Last year’s financial meltdown pushed Sri Lanka to bankruptcy and brought its citizens to the streets as they contended with acute shortages, long power cuts, and a dramatic increase in prices. A year after defaulting on its foreign debt in the wake of a stifling balance of payments problem, the government obtained International Monetary Fund (IMF) support in March 2023 by way of a $ 3 billion package to be disbursed over four years. 

While President Ranil Wickremesinghe has pledged to set the country’s economy on a path of recovery, his government is struggling to reach an agreement with its external creditors. Colombo must finalise a debt treatment plan before the IMF’s scheduled review this month, as the second tranche of the IMF loan is contingent on it. 

Further, the government recently announced its decision to restructure its domestic debt, mainly by recasting the outgo on the country’s pension funds. Worker unions have been fiercely opposing the move.  In a recent letter to the IMF, more than 80 Sri Lankan organisations and trade unions said subjecting workers’ pension funds to domestic debt restructuring “will diminish the returns to wage-earners and deplete the fund to half its current value.” “Your debt restructuring program is crippling working people in Sri Lanka who run our economy and create value in our society.
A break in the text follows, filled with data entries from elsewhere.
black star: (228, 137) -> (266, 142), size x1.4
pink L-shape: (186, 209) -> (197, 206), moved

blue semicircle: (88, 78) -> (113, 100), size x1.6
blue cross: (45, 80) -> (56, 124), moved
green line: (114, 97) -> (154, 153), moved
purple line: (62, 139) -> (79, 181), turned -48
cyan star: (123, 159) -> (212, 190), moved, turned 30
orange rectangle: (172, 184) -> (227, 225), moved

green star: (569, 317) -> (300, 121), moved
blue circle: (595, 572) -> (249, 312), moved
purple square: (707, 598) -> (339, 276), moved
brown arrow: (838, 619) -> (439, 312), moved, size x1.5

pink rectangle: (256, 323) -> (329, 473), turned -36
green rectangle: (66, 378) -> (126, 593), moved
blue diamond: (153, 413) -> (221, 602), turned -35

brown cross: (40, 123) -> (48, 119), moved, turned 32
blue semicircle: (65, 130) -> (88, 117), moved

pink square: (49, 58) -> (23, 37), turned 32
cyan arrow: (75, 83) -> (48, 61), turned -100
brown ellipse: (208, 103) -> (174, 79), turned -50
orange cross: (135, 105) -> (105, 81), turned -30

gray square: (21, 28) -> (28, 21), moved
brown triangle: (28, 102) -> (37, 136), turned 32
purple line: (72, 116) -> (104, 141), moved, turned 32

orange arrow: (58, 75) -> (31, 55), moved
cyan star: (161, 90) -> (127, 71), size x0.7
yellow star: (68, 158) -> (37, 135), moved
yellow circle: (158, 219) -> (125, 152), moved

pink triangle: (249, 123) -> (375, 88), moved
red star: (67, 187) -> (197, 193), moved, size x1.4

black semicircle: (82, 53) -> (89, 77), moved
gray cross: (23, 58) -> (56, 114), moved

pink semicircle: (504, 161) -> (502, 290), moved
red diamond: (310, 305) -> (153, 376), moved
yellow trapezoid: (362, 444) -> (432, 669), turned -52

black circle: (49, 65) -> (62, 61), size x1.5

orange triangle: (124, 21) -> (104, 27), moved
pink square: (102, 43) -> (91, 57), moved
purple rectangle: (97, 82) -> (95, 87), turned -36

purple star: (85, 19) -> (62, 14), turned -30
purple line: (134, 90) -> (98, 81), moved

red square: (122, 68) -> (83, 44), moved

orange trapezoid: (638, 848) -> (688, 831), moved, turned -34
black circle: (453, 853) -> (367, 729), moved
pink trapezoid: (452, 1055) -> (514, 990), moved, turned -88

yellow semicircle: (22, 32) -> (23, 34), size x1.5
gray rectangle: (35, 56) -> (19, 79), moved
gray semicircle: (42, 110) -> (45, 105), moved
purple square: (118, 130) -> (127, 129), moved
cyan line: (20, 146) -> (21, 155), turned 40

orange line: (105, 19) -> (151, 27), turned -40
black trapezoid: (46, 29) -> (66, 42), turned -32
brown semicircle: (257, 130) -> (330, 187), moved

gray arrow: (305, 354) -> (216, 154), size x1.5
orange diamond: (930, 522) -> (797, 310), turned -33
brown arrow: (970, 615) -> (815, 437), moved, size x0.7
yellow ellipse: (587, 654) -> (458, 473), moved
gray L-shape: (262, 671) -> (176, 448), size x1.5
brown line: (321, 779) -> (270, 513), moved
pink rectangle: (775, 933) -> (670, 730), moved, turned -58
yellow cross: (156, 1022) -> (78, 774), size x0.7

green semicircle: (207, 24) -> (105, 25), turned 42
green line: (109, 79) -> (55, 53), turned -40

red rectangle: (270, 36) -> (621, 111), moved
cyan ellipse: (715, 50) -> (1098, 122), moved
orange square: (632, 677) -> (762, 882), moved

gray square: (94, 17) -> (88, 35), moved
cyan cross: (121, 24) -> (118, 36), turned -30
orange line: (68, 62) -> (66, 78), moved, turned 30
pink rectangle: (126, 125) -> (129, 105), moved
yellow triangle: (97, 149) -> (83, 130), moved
The economic reforms you have imposed on us, without reflecting on the negative consequences of the previous reforms enacted over 16 IMF interventions, are crushing our economy,” they told the Fund. 

Meanwhile, Central Bank data showed a further slowdown in headline inflation in August, dropping to 4 % from 6.3 % recorded last month. Still, the numbers are yet to translate to relief for most citizens, especially because of last year’s exceptionally high base effect, even as incomes have remained stagnant.   

The government — in adherence to the IMF programme — recently began making cash transfers to 1.5 million families out of the 2 million it has identified as poor and eligible. Many more families are protesting, asking to be included on the list. However, women’s groups and government critics argue that a targeted social security programme, amounting to 0.6% of the GDP, will prove grossly inadequate to combat the severe economic strain many face.